» Try it
In the data, find the word "SQUARE" and copy out every line that has it.

» Record set
*** Begin section ***

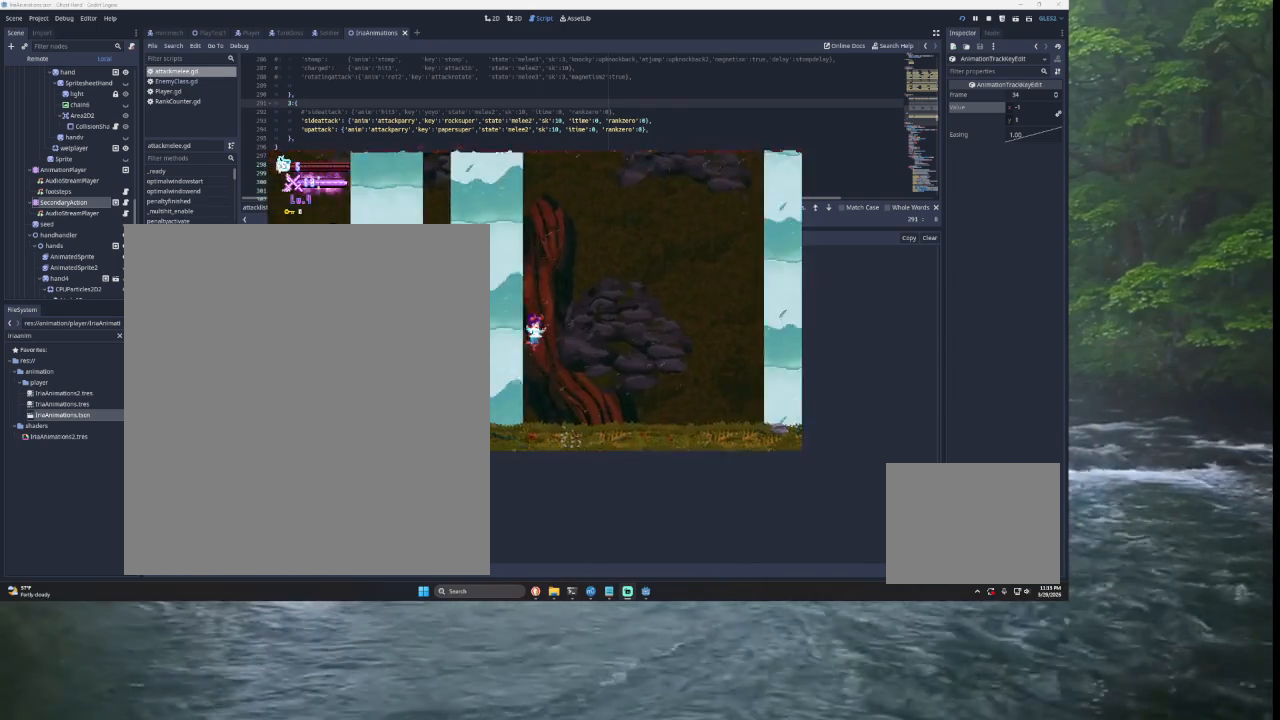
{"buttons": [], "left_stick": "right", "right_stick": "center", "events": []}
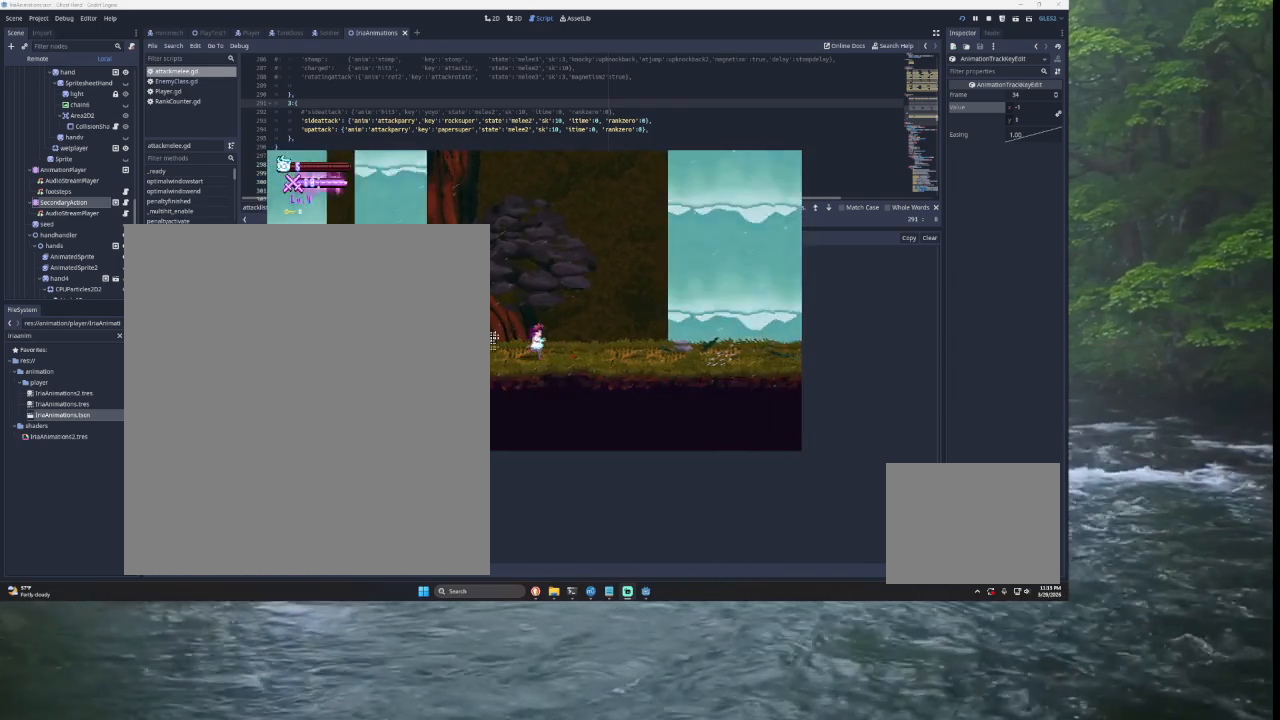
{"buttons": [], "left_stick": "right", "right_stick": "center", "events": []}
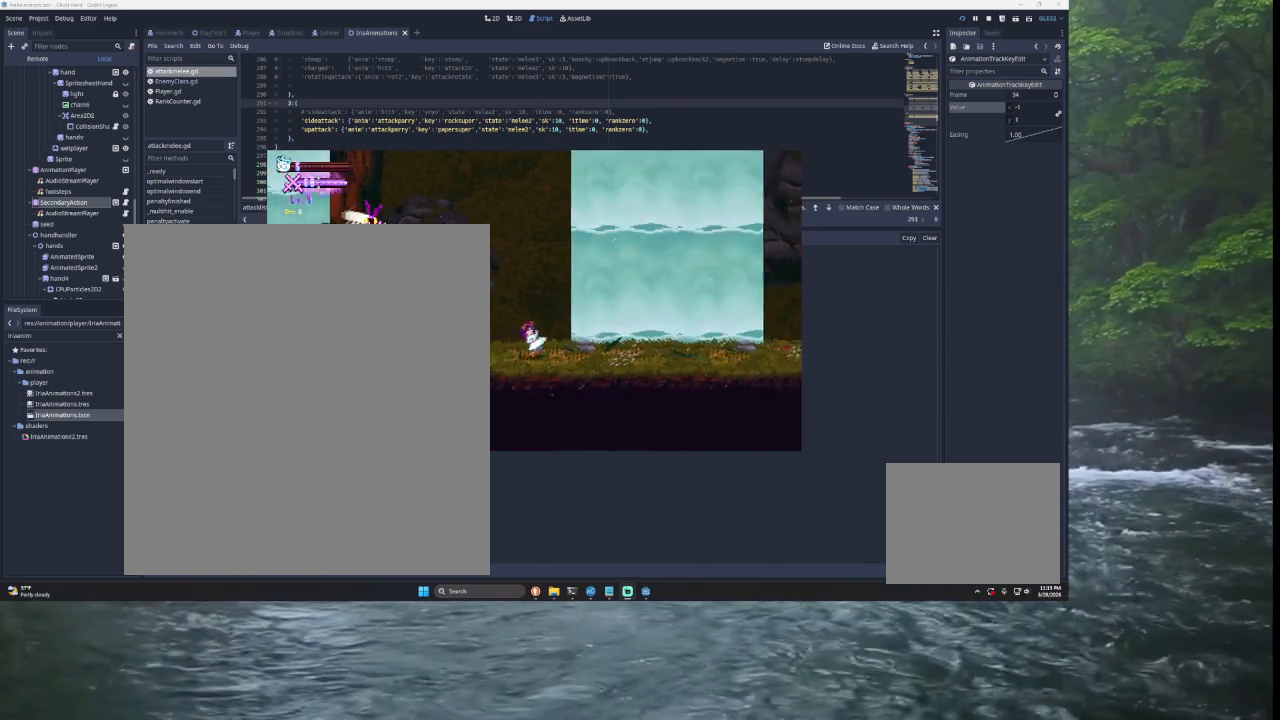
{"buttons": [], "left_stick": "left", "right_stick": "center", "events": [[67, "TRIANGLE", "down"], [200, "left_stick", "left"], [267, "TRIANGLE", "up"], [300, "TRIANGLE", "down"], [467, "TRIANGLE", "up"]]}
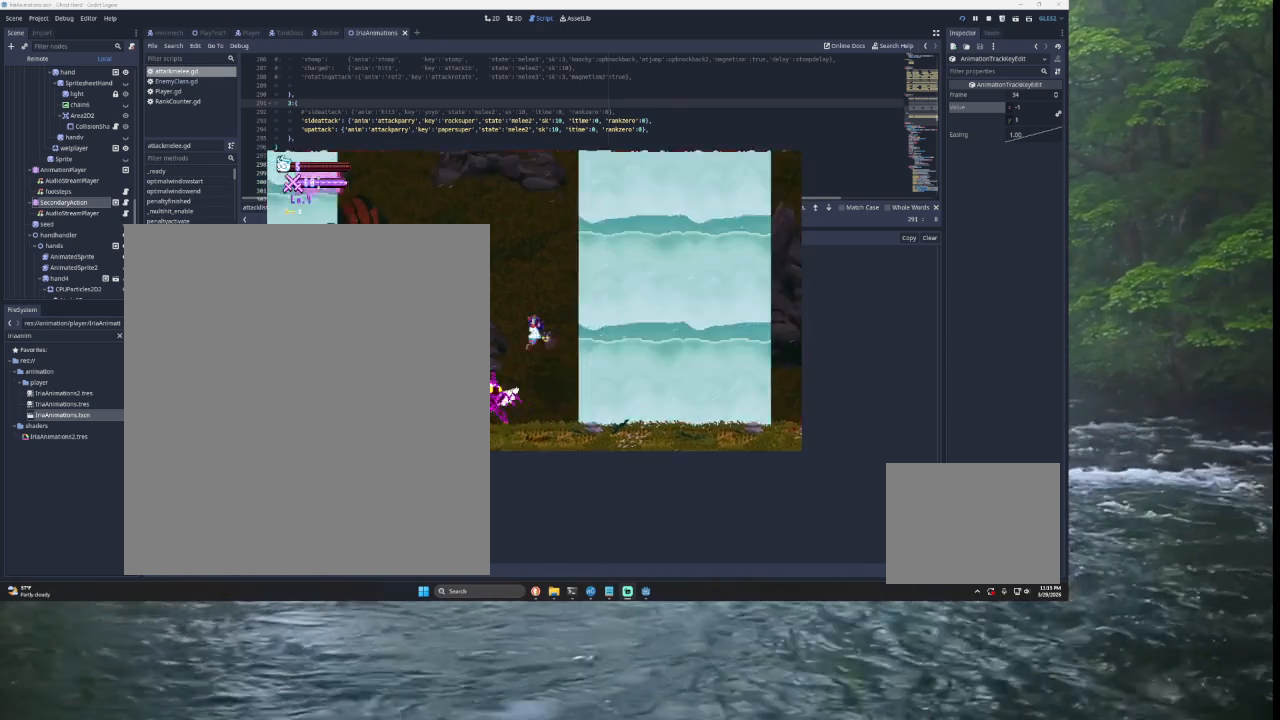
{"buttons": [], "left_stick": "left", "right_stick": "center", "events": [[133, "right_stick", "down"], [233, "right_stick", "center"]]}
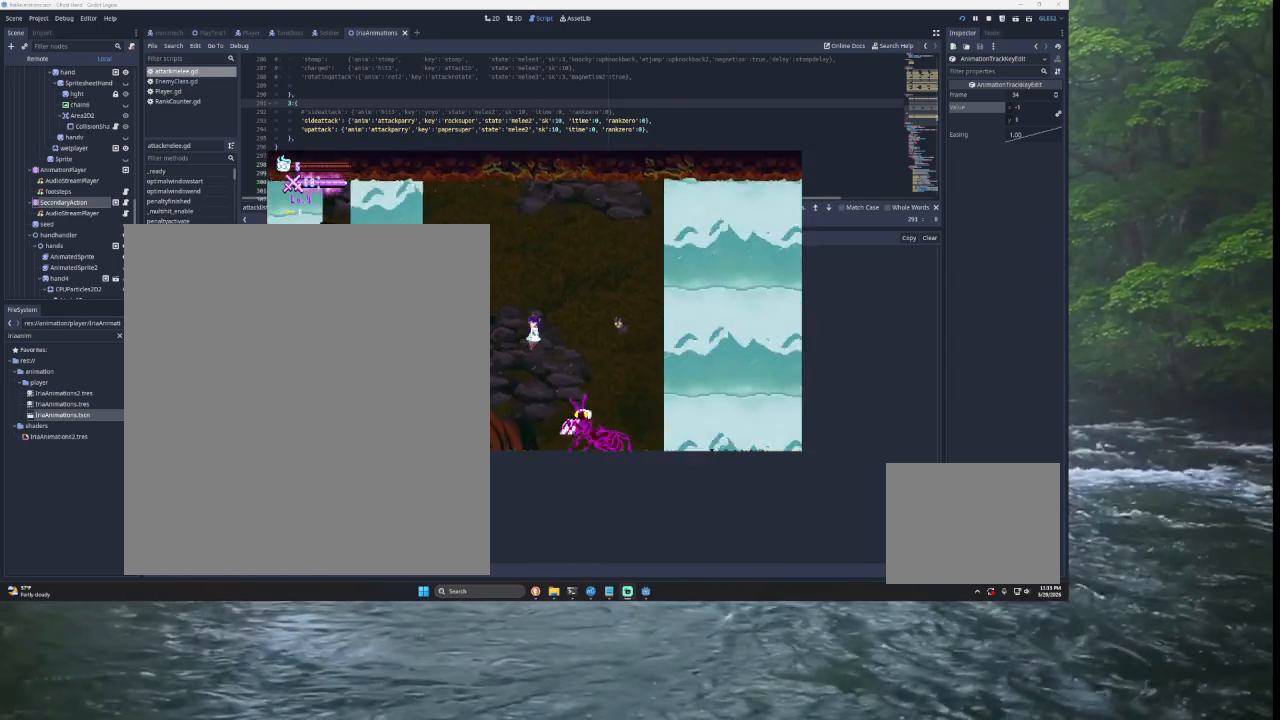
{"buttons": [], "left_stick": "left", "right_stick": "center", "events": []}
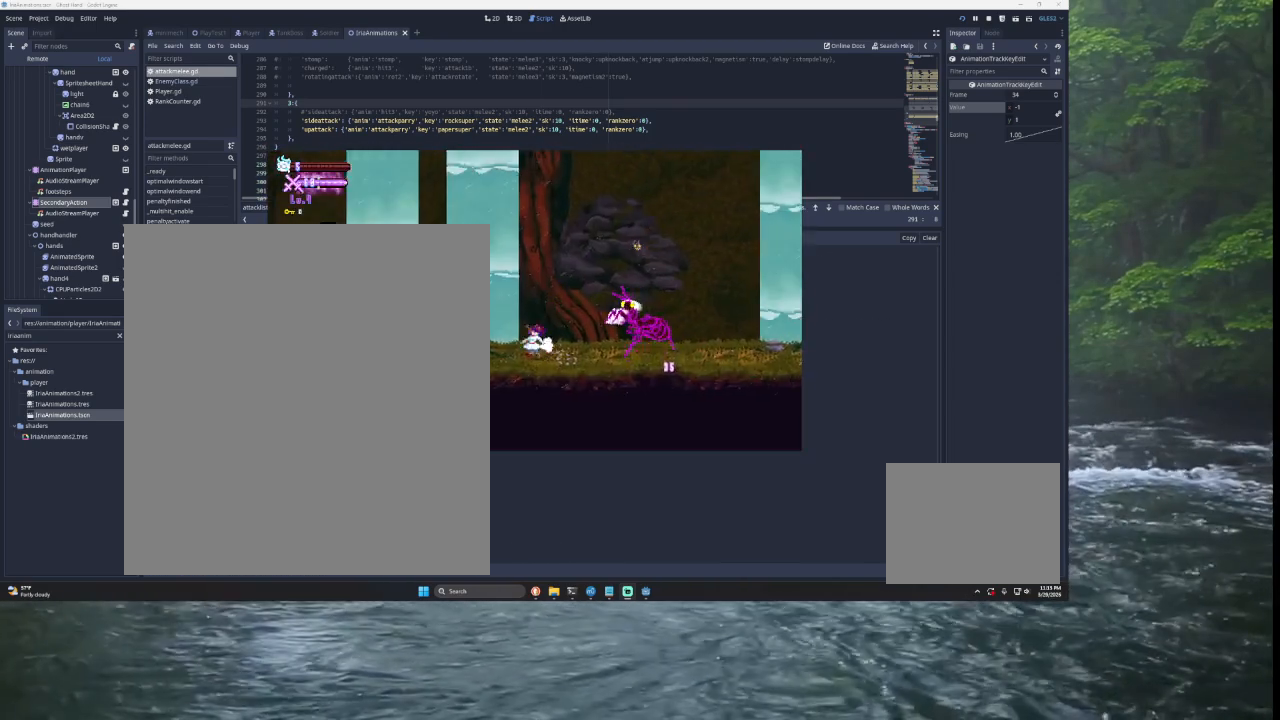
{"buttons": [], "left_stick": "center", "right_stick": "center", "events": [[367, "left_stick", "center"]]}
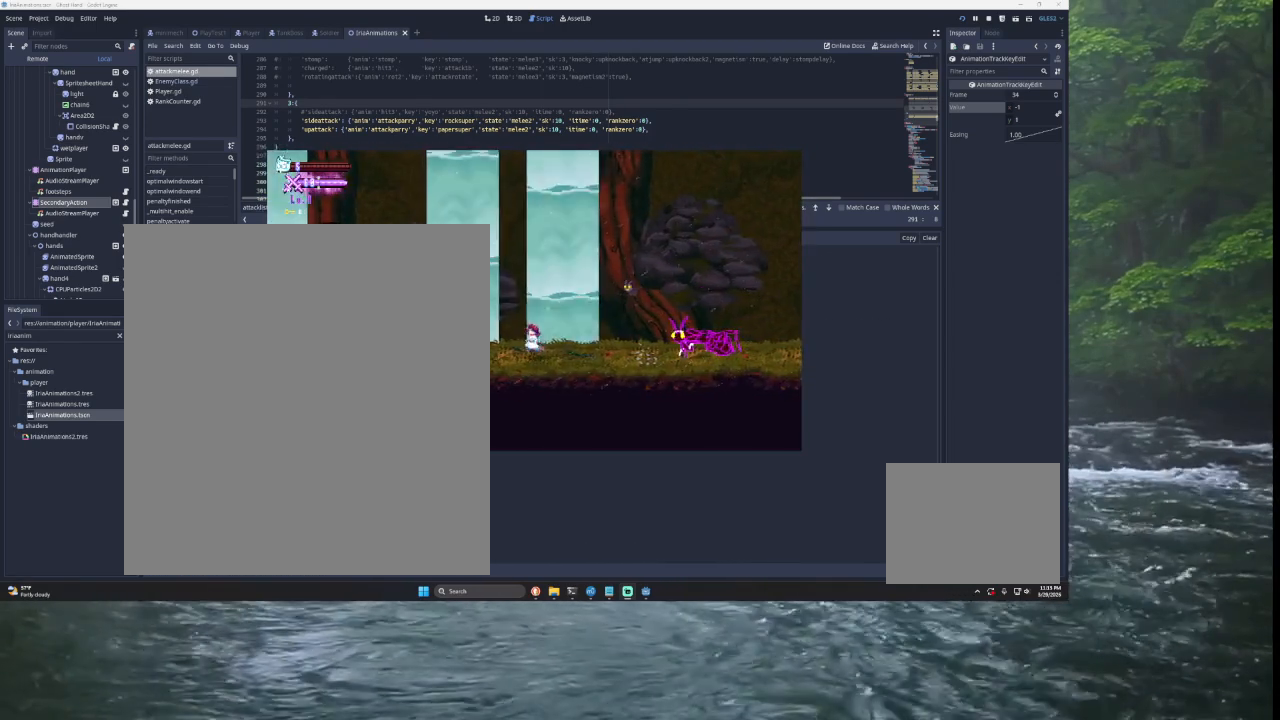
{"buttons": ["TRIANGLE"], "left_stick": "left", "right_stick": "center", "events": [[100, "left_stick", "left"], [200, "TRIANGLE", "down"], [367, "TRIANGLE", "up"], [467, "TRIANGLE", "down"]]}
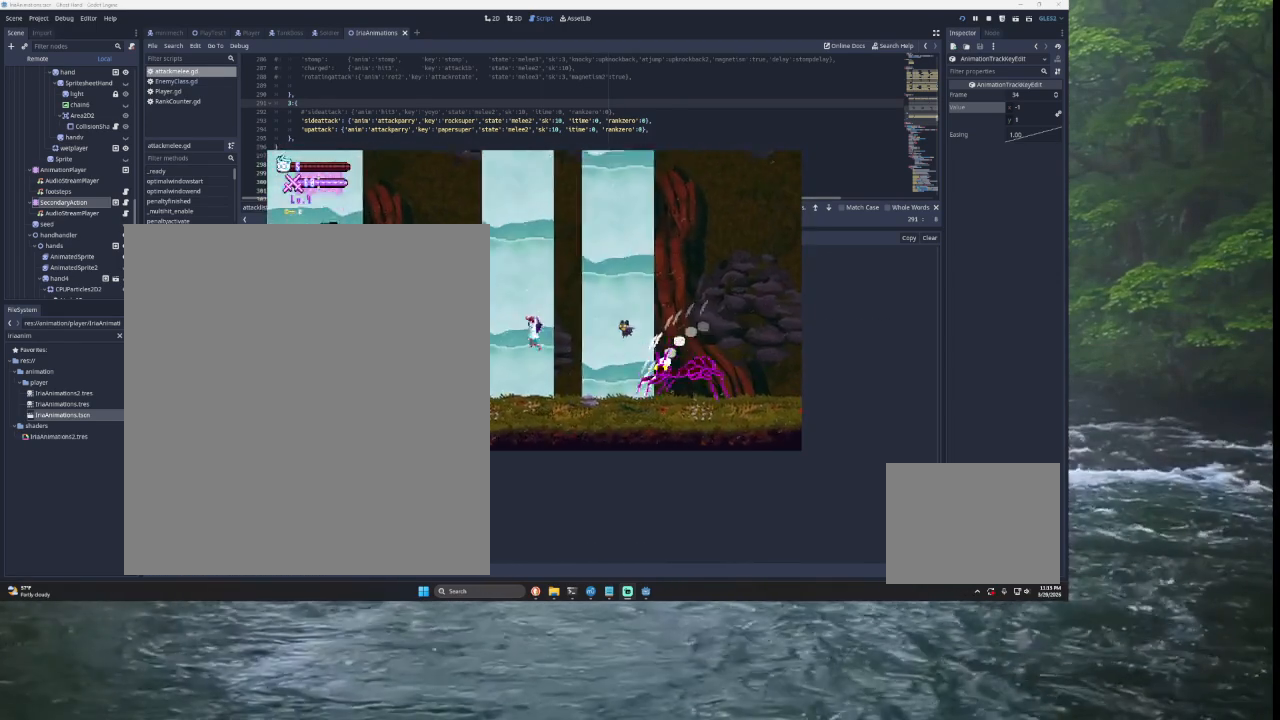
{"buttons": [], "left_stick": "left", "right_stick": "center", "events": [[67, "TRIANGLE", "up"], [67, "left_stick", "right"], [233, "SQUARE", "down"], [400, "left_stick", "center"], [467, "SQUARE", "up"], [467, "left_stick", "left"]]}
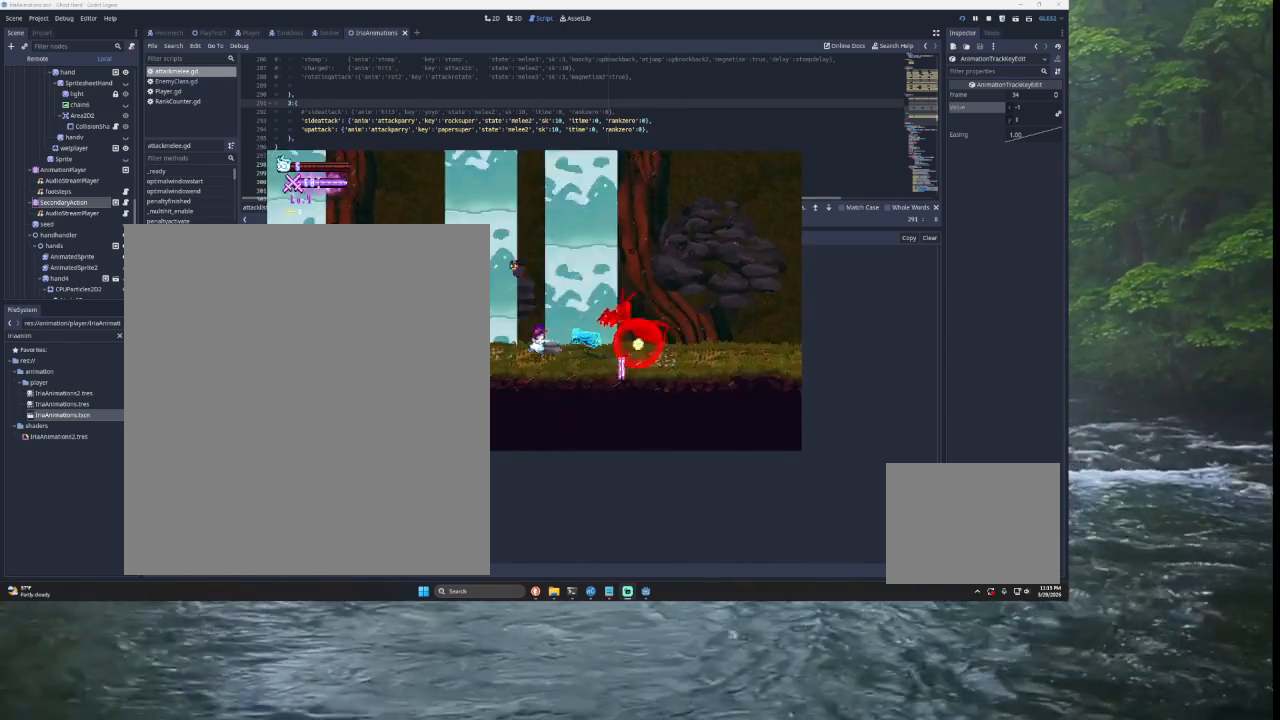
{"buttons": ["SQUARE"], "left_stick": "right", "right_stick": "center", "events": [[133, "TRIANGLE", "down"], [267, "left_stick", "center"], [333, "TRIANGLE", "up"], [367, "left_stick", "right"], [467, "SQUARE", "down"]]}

*** End section ***

» Response to this exercise
{"buttons": [], "left_stick": "left", "right_stick": "center", "events": [[67, "TRIANGLE", "up"], [67, "left_stick", "right"], [233, "SQUARE", "down"], [400, "left_stick", "center"], [467, "SQUARE", "up"], [467, "left_stick", "left"]]}
{"buttons": ["SQUARE"], "left_stick": "right", "right_stick": "center", "events": [[133, "TRIANGLE", "down"], [267, "left_stick", "center"], [333, "TRIANGLE", "up"], [367, "left_stick", "right"], [467, "SQUARE", "down"]]}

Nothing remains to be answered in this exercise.